== Segment start ==

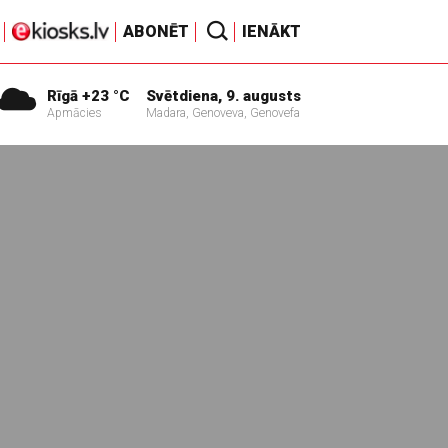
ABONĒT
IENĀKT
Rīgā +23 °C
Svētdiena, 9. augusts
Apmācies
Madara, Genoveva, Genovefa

== Segment end ==

Exercise requirements: Reproduce, word for word, the line containing "Svētdiena, 9. augusts" along with every later line of the listing, and leave out all earlier lines.

Answer to this problem:
Svētdiena, 9. augusts
Apmācies
Madara, Genoveva, Genovefa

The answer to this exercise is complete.